Encouraged by the lad, the senator's daughter said, "I find it strange that people will believe in beings they cannot see or touch or sense in any way. That they devote their entire lives to them. Make sacrifice to them while their own children go hungry. And yet, where are these gods when we pray to them? When we plead, tears coursing down our cheeks, for their assistance? When has Jupiter ever answered your prayers? I know he has never answered mine. Not when my mother was dying. And not when my brothers were sent away to Judea."

"Julia…" Cornelius warned, but he was gentle about it.

"Oh, now I know I've been ill-mannered. I'll give us all indigestion!

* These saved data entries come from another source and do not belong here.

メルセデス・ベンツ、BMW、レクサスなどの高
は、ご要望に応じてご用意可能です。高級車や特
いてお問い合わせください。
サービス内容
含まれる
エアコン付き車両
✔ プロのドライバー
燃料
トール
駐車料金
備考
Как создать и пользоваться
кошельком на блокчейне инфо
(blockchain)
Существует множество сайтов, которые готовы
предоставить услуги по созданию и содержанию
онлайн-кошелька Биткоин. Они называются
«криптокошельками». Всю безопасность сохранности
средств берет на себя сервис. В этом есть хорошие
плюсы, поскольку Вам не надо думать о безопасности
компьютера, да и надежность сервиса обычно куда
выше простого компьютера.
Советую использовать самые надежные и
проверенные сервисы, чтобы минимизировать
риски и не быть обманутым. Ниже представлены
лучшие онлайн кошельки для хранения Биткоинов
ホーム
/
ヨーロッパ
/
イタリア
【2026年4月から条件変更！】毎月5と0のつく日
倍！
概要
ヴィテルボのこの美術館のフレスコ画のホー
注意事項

Let us talk of lighter things. Will you be attending the Vulcanalia this year?"

Apollonius could not believe she had spoken so frankly, or so insightfully. It was as if she had given voice to his own thoughts. He did not know for certain whether he believed in the gods, but he found the evidence for their existence scant and not very convincing.

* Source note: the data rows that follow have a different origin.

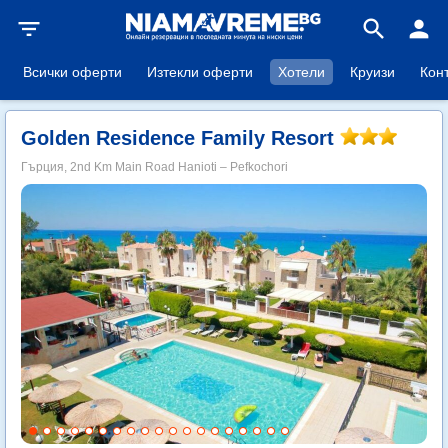
filter_list
search
person
Всички оферти
Изтекли оферти
Хотели
Круизи
Кон
Golden Residence Family Resort
Гърция, 2nd Km Main Road Hanioti – Pefkochori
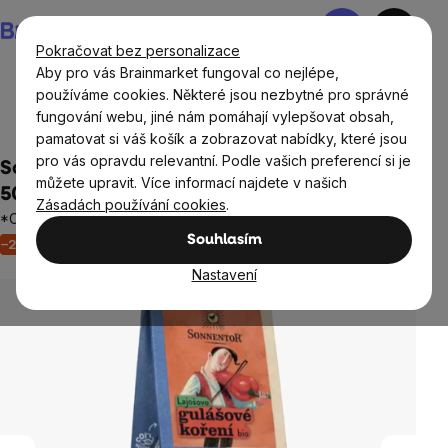
Přejít
Nákupní
na
košík
Pokračovat bez personalizace
obsah
Aby pro vás Brainmarket fungoval co nejlépe,
používáme cookies. Některé jsou nezbytné pro správné
fungování webu, jiné nám pomáhají vylepšovat obsah,
Potraviny
Dochucovadla a koření
pamatovat si váš košík a zobrazovat nabídky, které jsou
pro vás opravdu relevantní. Podle vašich preferencí si je
Sonnentor - Lajošovo gulášové koření, BIO,
můžete upravit. Více informací najdete v našich
50 g
Zásadách používání cookies
.
*CZ-BIO-002 certifikát
Souhlasím
–25 %
Akce
Výprodej
Neohodnoceno
Průměrné
hodnocení
Nastavení
produktu
je
0,0
z
5
hvězdiček.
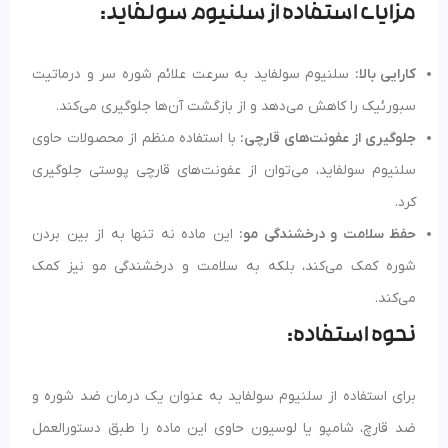
مزایای استفاده از سلنیوم سولفاید:
کارایی بالا:
سلنیوم سولفاید به سرعت علائم شوره سر و درماتیت
سبورئیک را کاهش می‌دهد و از بازگشت آن‌ها جلوگیری می‌کند.
جلوگیری از عفونت‌های قارچی:
با استفاده منظم از محصولات حاوی
سلنیوم سولفاید، می‌توان از عفونت‌های قارچی پوستی جلوگیری
کرد.
حفظ سلامت و درخشندگی مو:
این ماده نه تنها به از بین بردن
شوره کمک می‌کند، بلکه به سلامت و درخشندگی مو نیز کمک
می‌کند.
نحوه استفاده:
برای استفاده از سلنیوم سولفاید به عنوان یک درمان ضد شوره و
ضد قارچ، شامپو یا لوسیون حاوی این ماده را طبق دستورالعمل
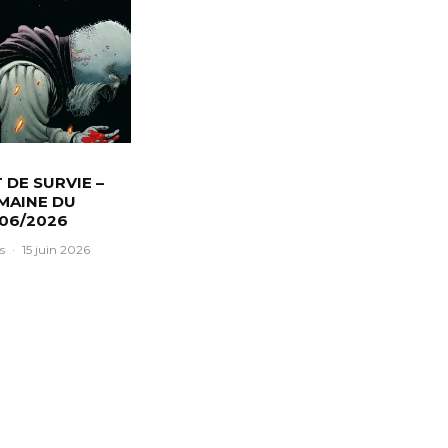
T DE SURVIE –
MAINE DU
/06/2026
s
·
15 juin 2026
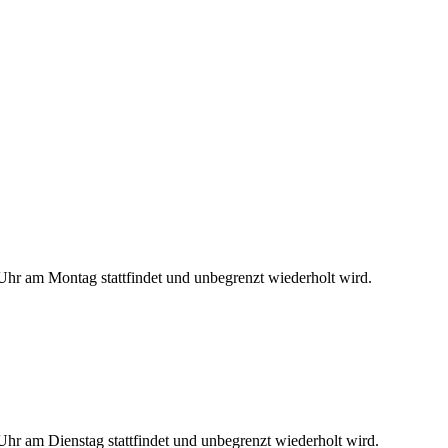
hr am Montag stattfindet und unbegrenzt wiederholt wird.
hr am Dienstag stattfindet und unbegrenzt wiederholt wird.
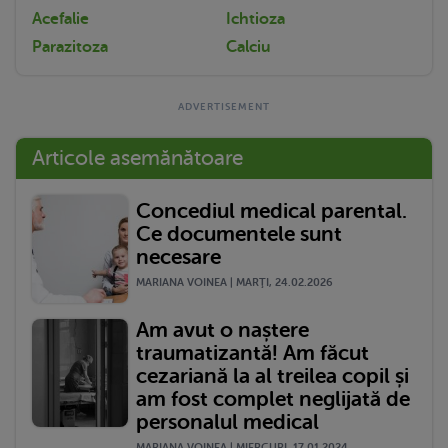
Acefalie
Ichtioza
Parazitoza
Calciu
Articole asemănătoare
Concediul medical parental.
Ce documentele sunt
necesare
MARIANA VOINEA | MARŢI, 24.02.2026
Am avut o naștere
traumatizantă! Am făcut
cezariană la al treilea copil și
am fost complet neglijată de
personalul medical
MARIANA VOINEA | MIERCURI, 17.01.2024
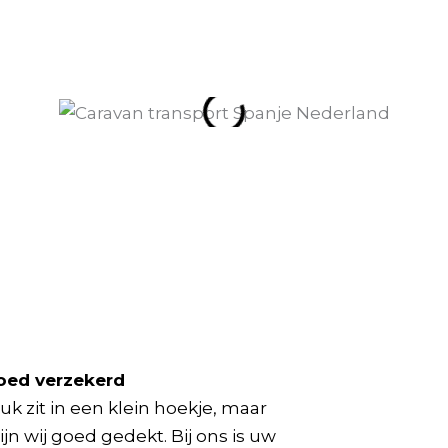
goed verzekerd
k zit in een klein hoekje, maar
ijn wij goed gedekt. Bij ons is uw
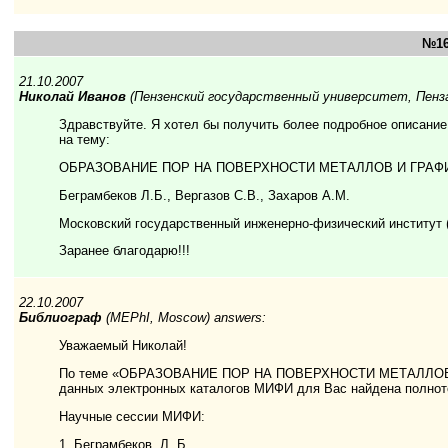
№16
21.10.2007
Николай Иванов
(Пензенский государственный университет, Пенза)
Здравствуйте. Я хотел бы получить более подробное описание
на тему:
ОБРАЗОВАНИЕ ПОР НА ПОВЕРХНОСТИ МЕТАЛЛОВ И ГРАФ
Беграмбеков Л.Б., Вергазов С.В., Захаров A.M.
Московский государственный инженерно-физический институт (
Заранее благодарю!!!
22.10.2007
Библиограф
(MEPhI, Moscow) answers:
Уважаемый Николай!
По теме «ОБРАЗОВАНИЕ ПОР НА ПОВЕРХНОСТИ МЕТАЛЛОВ
данных электронных каталогов МИФИ для Вас найдена полнот
Научные сессии МИФИ:
1. Беграмбеков, Л. Б.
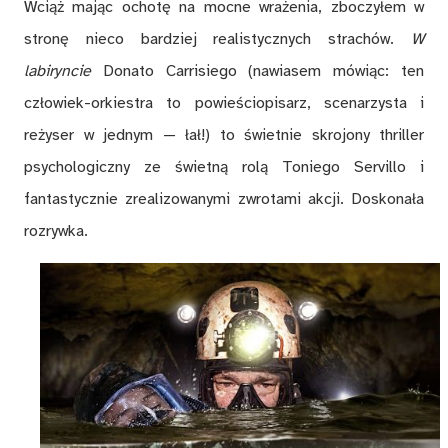
Wciąż mając ochotę na mocne wrażenia, zboczyłem w
stronę nieco bardziej realistycznych strachów.
W
labiryncie
Donato Carrisiego (nawiasem mówiąc: ten
człowiek-orkiestra to powieściopisarz, scenarzysta i
reżyser w jednym — łał!) to świetnie skrojony thriller
psychologiczny ze świetną rolą Toniego Servillo i
fantastycznie zrealizowanymi zwrotami akcji. Doskonała
rozrywka.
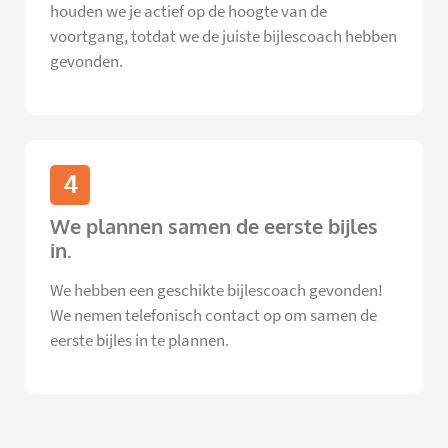
houden we je actief op de hoogte van de
voortgang, totdat we de juiste bijlescoach hebben
gevonden.
4
We plannen samen de eerste bijles
in.
We hebben een geschikte bijlescoach gevonden!
We nemen telefonisch contact op om samen de
eerste bijles in te plannen.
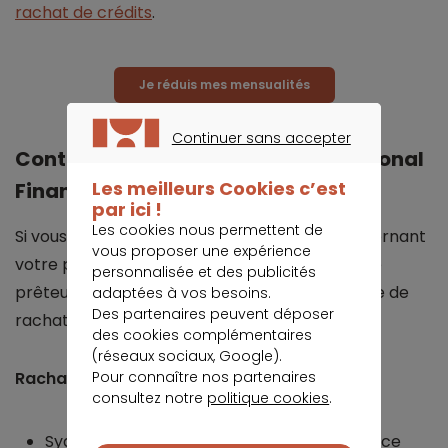
rachat de crédits
.
Je réduis mes mensualités
Continuer sans accepter
Contacter Sygma BNP Paribas Personal
CONTINUER SANS ACCEPTER
Les meilleurs Cookies c’est
Finance
par ici !
Les cookies nous permettent de
Si vous avez des questions sur Sygma ou concernant
vous proposer une expérience
votre prêt, vous pouvez contacter l’organisme
personnalisée et des publicités
prêteur. Les cordonnées diffèrent selon le type de
adaptées à vos besoins.
Des partenaires peuvent déposer
rachat de crédit :
des cookies complémentaires
(réseaux sociaux, Google).
Pour connaître nos partenaires
Rachat de crédit sans garantie :
consultez notre
politique cookies
.
Sygma BNP Paribas Personal Finance, Service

He was also terribly attracted to her. She was, he believed, the most beautiful young woman he had ever seen. She was not beautiful in the traditional sense of the word. She was a bit too plump, a bit too freckled for that, but he couldn't stop gawping at her throughout the entire meal. He liked the way she looked at things, her gaze sharp and measuring and always somewhat amused, as if she found everything just slightly preposterous.

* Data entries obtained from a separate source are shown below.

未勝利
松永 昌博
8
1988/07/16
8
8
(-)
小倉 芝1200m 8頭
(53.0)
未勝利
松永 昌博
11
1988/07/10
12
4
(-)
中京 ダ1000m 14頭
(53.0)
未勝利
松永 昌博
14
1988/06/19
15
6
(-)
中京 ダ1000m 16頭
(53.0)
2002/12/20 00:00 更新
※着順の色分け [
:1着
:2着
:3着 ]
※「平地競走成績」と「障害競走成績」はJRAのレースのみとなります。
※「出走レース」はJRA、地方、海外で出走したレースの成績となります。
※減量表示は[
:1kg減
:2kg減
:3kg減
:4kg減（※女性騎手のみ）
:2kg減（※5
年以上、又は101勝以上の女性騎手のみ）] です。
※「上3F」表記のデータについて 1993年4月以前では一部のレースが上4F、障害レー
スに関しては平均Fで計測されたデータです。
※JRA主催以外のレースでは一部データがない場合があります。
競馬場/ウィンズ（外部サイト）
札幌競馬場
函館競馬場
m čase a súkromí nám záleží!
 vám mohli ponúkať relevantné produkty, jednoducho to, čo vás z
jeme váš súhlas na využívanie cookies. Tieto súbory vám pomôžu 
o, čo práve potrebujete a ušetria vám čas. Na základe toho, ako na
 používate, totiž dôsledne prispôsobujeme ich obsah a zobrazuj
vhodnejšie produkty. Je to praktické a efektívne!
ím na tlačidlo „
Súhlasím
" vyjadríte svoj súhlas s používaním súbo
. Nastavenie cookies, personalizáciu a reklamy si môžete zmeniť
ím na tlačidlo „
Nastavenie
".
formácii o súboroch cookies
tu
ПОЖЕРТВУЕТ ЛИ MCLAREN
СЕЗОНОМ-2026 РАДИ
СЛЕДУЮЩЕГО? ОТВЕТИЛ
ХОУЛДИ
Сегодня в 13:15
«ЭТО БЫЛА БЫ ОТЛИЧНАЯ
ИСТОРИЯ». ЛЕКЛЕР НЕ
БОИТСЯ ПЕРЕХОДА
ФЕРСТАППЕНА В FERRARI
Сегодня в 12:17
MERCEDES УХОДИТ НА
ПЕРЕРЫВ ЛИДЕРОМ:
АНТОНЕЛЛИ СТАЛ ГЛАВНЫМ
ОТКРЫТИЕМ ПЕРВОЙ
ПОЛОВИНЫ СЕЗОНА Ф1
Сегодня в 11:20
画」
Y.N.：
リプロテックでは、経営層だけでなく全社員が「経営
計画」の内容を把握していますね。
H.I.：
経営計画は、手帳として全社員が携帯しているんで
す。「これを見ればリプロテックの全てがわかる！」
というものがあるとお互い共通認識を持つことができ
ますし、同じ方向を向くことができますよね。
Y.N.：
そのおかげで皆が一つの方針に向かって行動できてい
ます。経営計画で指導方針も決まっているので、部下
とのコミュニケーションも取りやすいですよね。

I have already fallen a little bit in love with her, he thought, and he felt a jolt in his belly, as if a tiny thunderbolt had zigzagged through his innards.

"You should give your eyes a rest and eat, Paulo. You've barely touched your food all night," Julia said to him suddenly, interrupting the conversation of their elders. "It's no wonder you're as thin as a rail."

Her father looked from Julia to her admirer, and then roared laughter.

"Do you like heavy boys?" Apollonius asked, emboldened by her teasing. "If you do, I shall eat this entire course!"

Julia looked somewhat surprised, then blushed a little. "No. Actually, I like skinny boys."

Grinning at her, Apollonius took the morsel he'd been chewing from his mouth and placed it on the table.

"I spoke in jest when I suggested we play matchmaker," Cornelius said to the magician. "Now I think we needn't bother."

"Yes," the magician said amiably, but he glanced at the boy when he said it, and his eyes were not so agreeable. In fact, he looked quite disconcerted. What do you think you're doing? those glinting gold eyes demanded, and Apollonius, remembering what the magician had told him when he made him an immortal, had no answer for him.

Later, after Cornelius and his daughter had departed, thanking them for a wonderful evening, the magician gave voice to that unspoken question: "What do you think you're playing at, son?"

Apollonius didn't bother to prevaricate. "I don't know."

"I told you before I gave you the living blood what you would have to—what you must—give up for it!"

"I know."

"You are not a mortal man anymore."

"I know."

"You cannot give her children. You cannot lie with her without the risk of losing control and killing her, or turning her into a lamia."

"I know."

The magician stared at the boy for a moment, disarmed by his lack of hostility. Finally, he sighed. "We have both been overly friendly with them," the magician said. "I'm no less complicit. They're a terribly charming pair, but they're also very clever and observant. Already her father senses there is something strange about us. I noted tonight how closely he looks at me. I think he has noticed the unusual texture of my skin. He knows we are not albinos. He just doesn't know what we really are."

"Is there truly no way to undo this condition?" Apollonius asked.

Gon cocked his head to one side, sympathetic. "No. I'm sorry, Apollonius. I told you the truth before I gave you the blood. The curse cannot be undone. Cornelius and his daughter will age and they will pass away and they will turn to dust in their graves, and we will be exactly as we are now."

"I never thought of it as a curse before," Apollonius confessed. "You tried to warn me, but I didn't see it that way. I was so afraid of dying I never stopped to think what it would be to live forever." He looked into his maker's eyes. "I know now," he said, and then he trudged away.